Well, if that's your upbringing, if that's the world you live in, how can you get the gumption you need to build a virtuous life for yourself? I say, play a video game. Two things will happen. First, you'll immerse yourself in a world in which good and evil are real. Second, your choices will determine how good and evil fare in that world. Your self-efficacy will rise. It will help.
Your larger question, as to how to change society so that people are more virtuous...I don't know that there is a large answer. Every large-scale effort to make people better has had horrific consequences. The large policies should be molded to allow maximum scope for small actors to make their little lights shine. But whether or not those large policies are in place, any one person can always make the world around them better. You can make Earth very pleasant for your spouse and children and friends. We are all very, very powerful in that realm.
I also should stress that clearly the family is the main factor determining whether a person has the strength, ability, and resources to put together a good life.

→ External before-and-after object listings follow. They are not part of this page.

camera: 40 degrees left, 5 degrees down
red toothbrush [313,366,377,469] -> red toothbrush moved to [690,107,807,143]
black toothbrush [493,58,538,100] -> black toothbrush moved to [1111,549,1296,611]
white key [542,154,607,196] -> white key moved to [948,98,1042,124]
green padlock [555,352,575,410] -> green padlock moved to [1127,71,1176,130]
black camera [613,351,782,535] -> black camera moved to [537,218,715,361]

Compared to family effects, the effects of policy and culture and schools are quite minimal. It's been funny to observe over the course of a lifetime how policy analysts, media scholars, pediatricians, politicians, and cultural critics, all these smart people in the different areas I've had the privilege of meddling, spend so much of their time and energy debating what to do, all while ignoring or, more often, shunting aside the family. The attitude seems to be "Yes, yes, yes, we know the family matters. But we can't do anything about the family. We CAN do something about Head Start. Or No Child Left Behind. Or whether there's violence in the movies or in games. Or whether our schools promote neo-liberal ideology [shudder]. So let's focus on all that." Meanwhile the family crumbles.
Shunting aside the family is both unwise and tragic. It's unwise because the family mediates all these other policies. There's no point in offering a new policy or a cultural criticism if you're not including family effects (and associated personality structures) as part of your analysis. And it is tragic because what we do can actually affect how strong families are. Our policy and culture since World War II, in the west, has been to weaken the family. We now reap the results. Yet we blame World of Warcraft for drawing in people, even though those people have been raised in a cultural and interpersonal wasteland.
Posted by: ecastronova | Feb 15, 2012 at 11:32
I'm not completely familiar with the movie Second Skin, but you brought up so many interesting points in your post! What drew me to continue reading was when you addressed the phrase of "being addicted" to something. I'm a college student, and I hear that phrase on a daily basis, but never really thought about the literal meaning. Enjoying something is not equivalent to an addiction, and I think people forget that from time to time. Furthermore, I completely agree with your comparison of video games and "Dancing with the Stars." Many times, people downplay video games, and see it as a waste of time, when in fact these games promote critical and higher order thinking. These skills are not encouraged while watching mindless televesion. I guess people don't always see the bigger picture.